Arsenic can cause a variety of symptoms, some of them long term, including numbness in the hands and feet, partial paralysis and blindness. It also has been linked to various types of cancer.
Four of the New Sweden victims were maintained on life support for several days at Eastern Maine Medical Center after the poisoning. Others were hospitalized in Caribou. The fact that just one person died was due to the timely arrival of the antidote in Maine.
Just weeks before the incident, the state had ordered chemical antidote stockpiles at Mills’ insistence.
Prior to the poisonings, states couldn’t use federal bioterrorism funds distributed in the wake of the terrorist attacks to create local stockpiles, she said in 2014. Instead, the U.S. Centers for Disease Control and Prevention planned to set up regional caches of emergency supplies that could be delivered anywhere in the country within 24 hours, she said.

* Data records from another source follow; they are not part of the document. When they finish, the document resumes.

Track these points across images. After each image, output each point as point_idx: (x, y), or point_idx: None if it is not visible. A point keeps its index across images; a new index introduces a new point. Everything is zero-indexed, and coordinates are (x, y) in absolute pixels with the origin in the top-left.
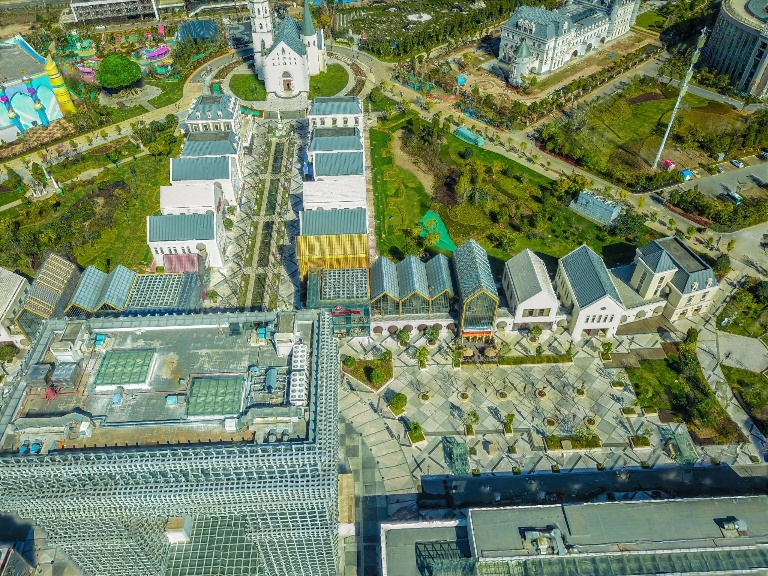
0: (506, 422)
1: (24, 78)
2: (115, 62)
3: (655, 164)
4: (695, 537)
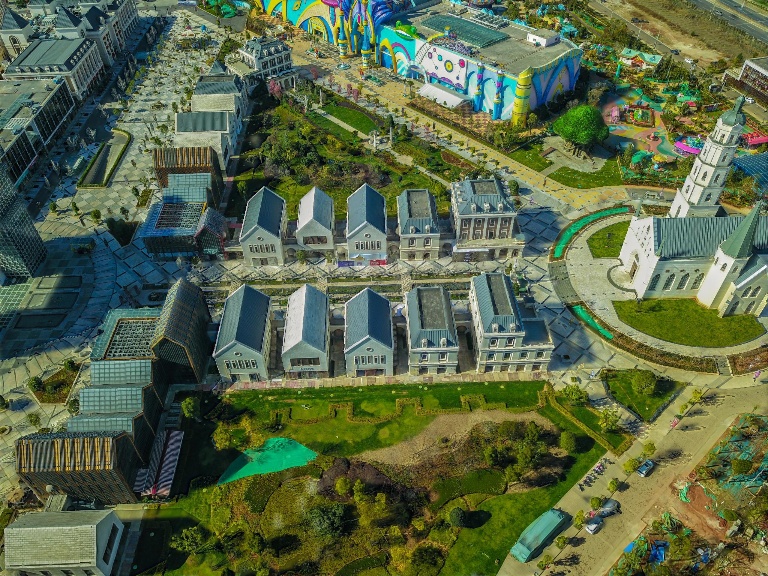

“If you need an antidote, you need it a few minutes ago,” Mills said then.
Maine tracked down another funding source and collected medical disaster supplies. The lifesaving antidotes had just arrived in Portland on April 27, 2003, she said. Maine state police troopers delivered them to the Bangor and Caribou hospitals, lights and sirens blazing, as their cruisers rushed north.
Later, federal authorities freed up the bioterrorism funds and encouraged other states to create their own stockpiles under pressure from Mills and the review of Maine’s response to the poisonings.
Less than a decade after the poisonings, Maine had pharmaceuticals stashed at hospitals throughout the state, from antimicrobials to radiation exposure drugs, ready for mobilization where needed.
The network built among hospitals and health care providers during the days following the poisonings proved to be a solid foundation that was essential in reacting to the swine flu outbreak and the pandemic, especially in rolling out vaccines to quell the spread of the viruses, Mills said.
“Partnerships were formed among hospitals, the CDC, the poisoning center and others during the New Sweden poisonings that allowed for statewide planning that paid off in our responses to the H1N1 [swine flu] outbreak and the pandemic and vaccine distribution,” she said.
While Mills and others predicted that the New Sweden poisonings would provide an opportunity for doctors and researchers to study the long-term impact of arsenic on the human body, no medical research study appears to have been done.
The Maine CDC no longer is keeping track of the survivors’ health as it did in the early years following the incident.
Gustaf Adolph Lutheran Church continues to hold Sunday services led by a retired pastor.